Duke Daytime MBA Student Blog
The Power of Change
Today, Fuqua hosted the seminar “Hydropower, Pipelines, and Petroleum: The U.S. – Canada Energy Relationship.” With a collection of scholars and energy executives, the speakers and panelists were well versed in discussing the increasing reliance of the United States on Canada for energy support, and depicted a future which will inevitably involve significant cooperation between the two countries. More so than anything else, there was an implicit agreement that the future of energy distribution will look very different from the past, and will involve many more parties than have historically been involved.
One of the things I’ve liked best about my Fuqua experience is that nearly everything we’re subject to seems relevant.
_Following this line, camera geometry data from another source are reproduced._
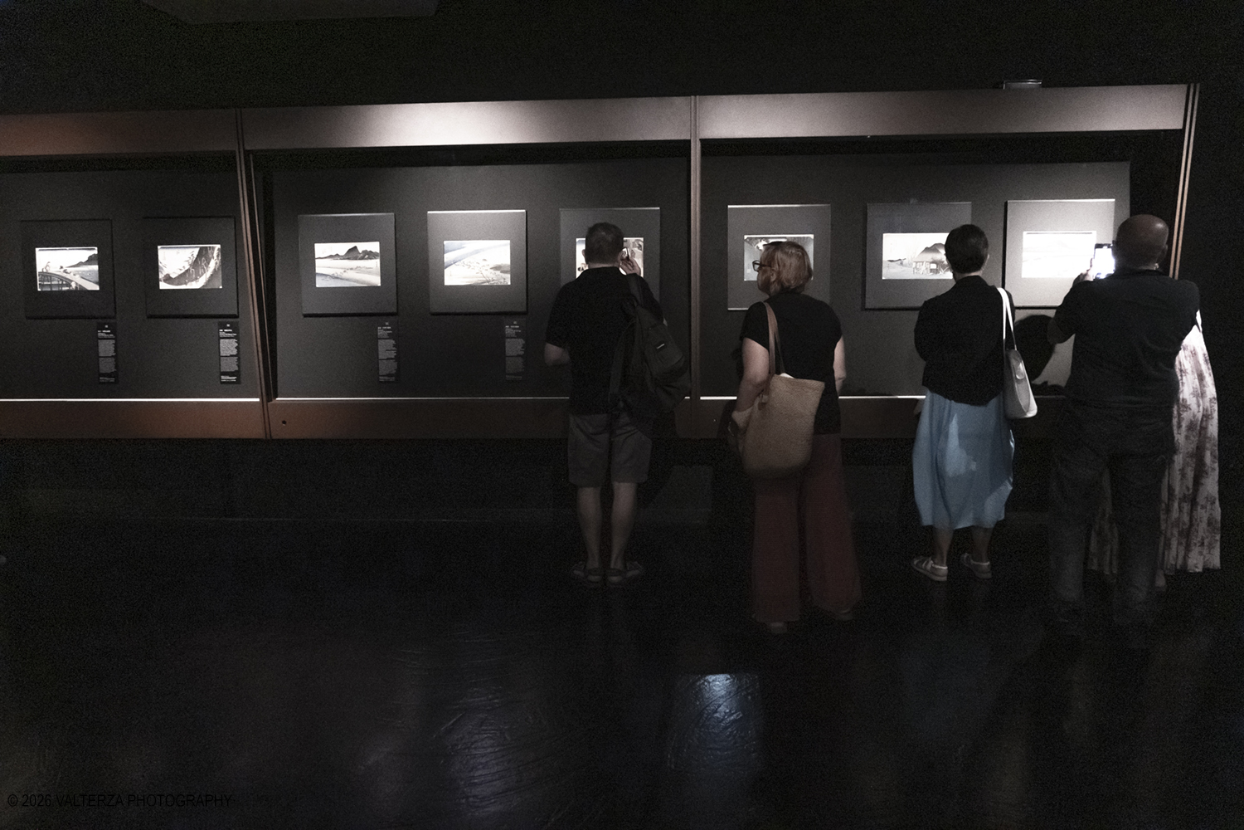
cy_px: 415
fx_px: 829
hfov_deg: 73.7
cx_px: 622
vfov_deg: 53.1
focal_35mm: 24
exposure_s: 1/125
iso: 6400
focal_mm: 16
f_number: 4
There’s hardly anything abstract in our curriculum or elsewhere, and obviously, energy is going to be one of the dominant topics on our national discourse in the next 50 years.
Energy consumption is something that we’ve more or less taken for granted as a nation, since the invention of the automobile, but that assumption is going to be called into question more and more as our natural resources become depleted, and as they face uncertainty due to unrest within the countries that produce oil. To listen to our highly publicized energy debates now, it’s clear that not everyone believes we need to make material changes to our consumption patterns, and to me, this presents a significant hurdle to enacting change.
In the midst of the confusion about the steps we must collectively take to survive, I believe today’s MBA is going to have a tremendous role. Investment in alternative energy sources, which is going to be of the utmost importance as our current supplies dwindle, is an ambitious task, to put it mildly. And there are few people who are going to be in a position to initiate such change. MBAs, however, are uniquely qualified.
- First, today’s curriculum has provided us with tremendous foresight. Within days of arriving on campus, it becomes impossible to think of current events in isolation, and we can’t ignore their long-term consequences. If the general population doesn’t believe that we’re in a historic bind, an MBA can prove, through any number of channels, that this is a necessary adjustment.
- Second, MBAs now are trained in how to make decisions expediently and accurately. Many courses are developed around being able to act quickly and justify ones actions. With the public division over energy change, a little bit of both will be required.
- Finally, the energy arena of the future will likely differ from that of the past in that it’s going to require much more public assistance, and as such, is going to demand transparency and integrity. Today’s MBA, it seems, understands that both are not just crucial to creating an atmosphere of compliance, but are simply good business practices.